L’État, quant à lui, est confronté à un choix crucial : préserver le statu quo – au risque d’une instabilité économique à long terme et d’un ressentiment populaire croissant – ou opérer des réformes structurelles qui provoqueront inévitablement des bouleversements politiques et sociaux. La leçon principale de ces dernières semaines est que le fragile compromis israélien entre religion et État se fissure sous la pression conjuguée de la démographie, de la guerre et des réalités économiques. Le gouvernement ne peut indéfiniment subventionner un système éducatif qui laisse de larges pans de la population non préparés à l’emploi moderne, tout en exigeant davantage de soldats pour une occupation en expansion.
Si l’État cherche à maintenir à la fois une économie viable et son programme militaire expansionniste, il doit trouver des moyens d’intégrer davantage de Haredim au marché du travail et au service national, sans provoquer de manifestations de masse ni de perturbations généralisées. Si les communautés Haredi aspirent à une viabilité à long terme, elles doivent renouer leurs liens avec le sionisme et les institutions étatiques. Aucune de ces voies n’est facile et toutes deux seront âprement disputées.

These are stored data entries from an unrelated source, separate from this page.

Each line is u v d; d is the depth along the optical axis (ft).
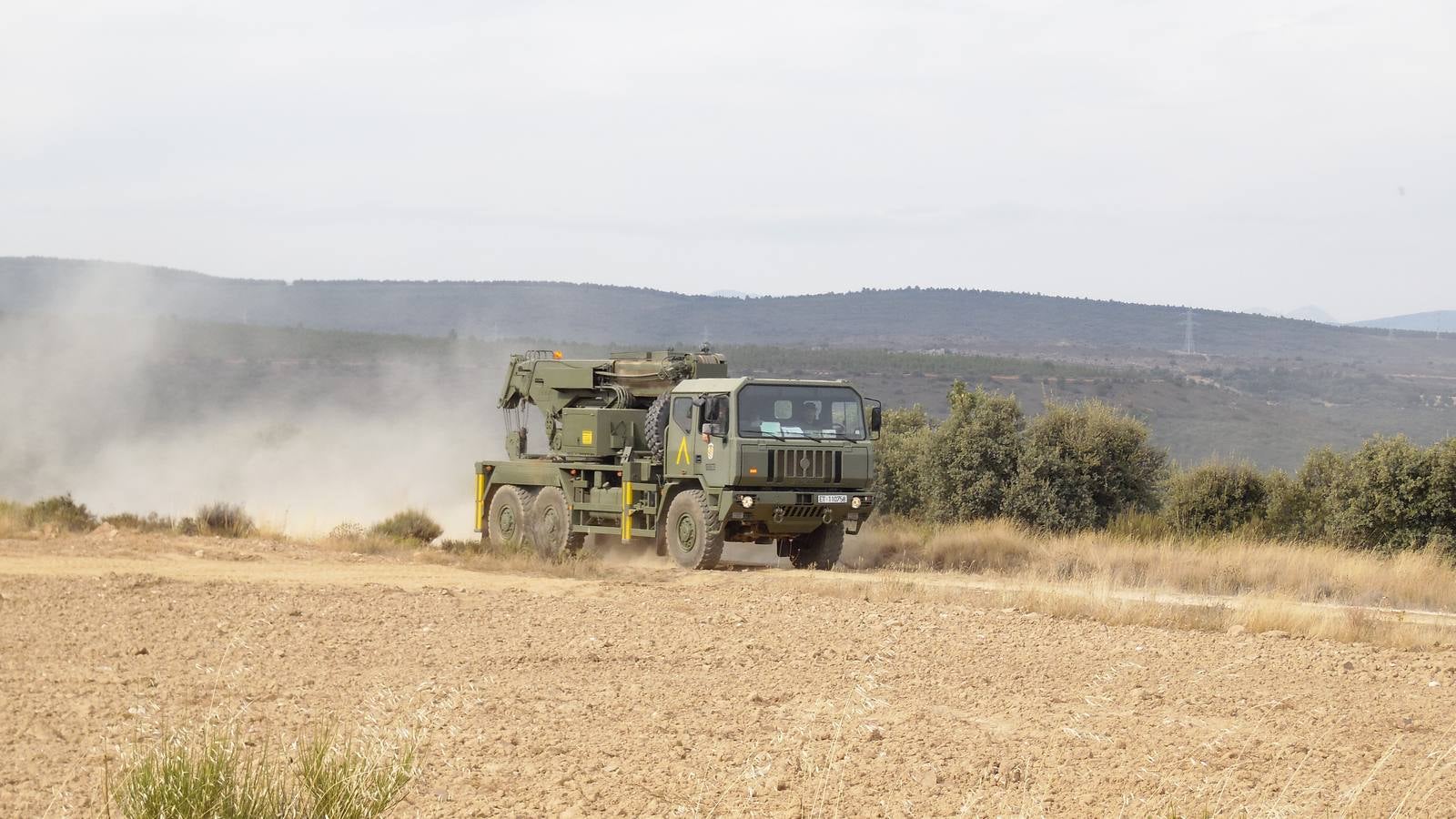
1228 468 214.90
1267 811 51.47
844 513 168.14
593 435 183.11
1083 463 215.72
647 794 56.08
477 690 79.00
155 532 188.44
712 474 165.37
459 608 119.24
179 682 80.38
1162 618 114.11
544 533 182.50
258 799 48.70
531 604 122.83
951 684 83.66
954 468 221.87
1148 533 203.31
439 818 52.90
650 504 176.86
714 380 169.89
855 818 53.11
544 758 62.95
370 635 101.86
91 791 55.11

Bien que cet épisode puisse être perçu comme une affaire interne israélienne entre différents groupes sociaux, il est indissociable de la crise plus large qu’Israël engendre au sein même du monde juif lui-même. Cette crise résulte de la militarisation croissante et des politiques néolibérales qu’Israël met en œuvre pour maintenir un État de type spartiate, dont l’existence même repose sur le maintien d’un vaste appareil militaire.
Les implications de cette réalité dépassent largement les frontières d’Israël et façonnent la manière dont le monde juif se perçoit et perçoit son rapport moral au pouvoir, à la guerre et à la notion de nation.
L’auteur : Abed Abou Shhadeh est un militant politique basé à Jaffa. Il a été conseiller municipal de la communauté palestinienne à Jaffa-Tel Aviv de 2018 à 2024 et est titulaire d’une maîtrise en sciences politiques de l’université de Tel Aviv.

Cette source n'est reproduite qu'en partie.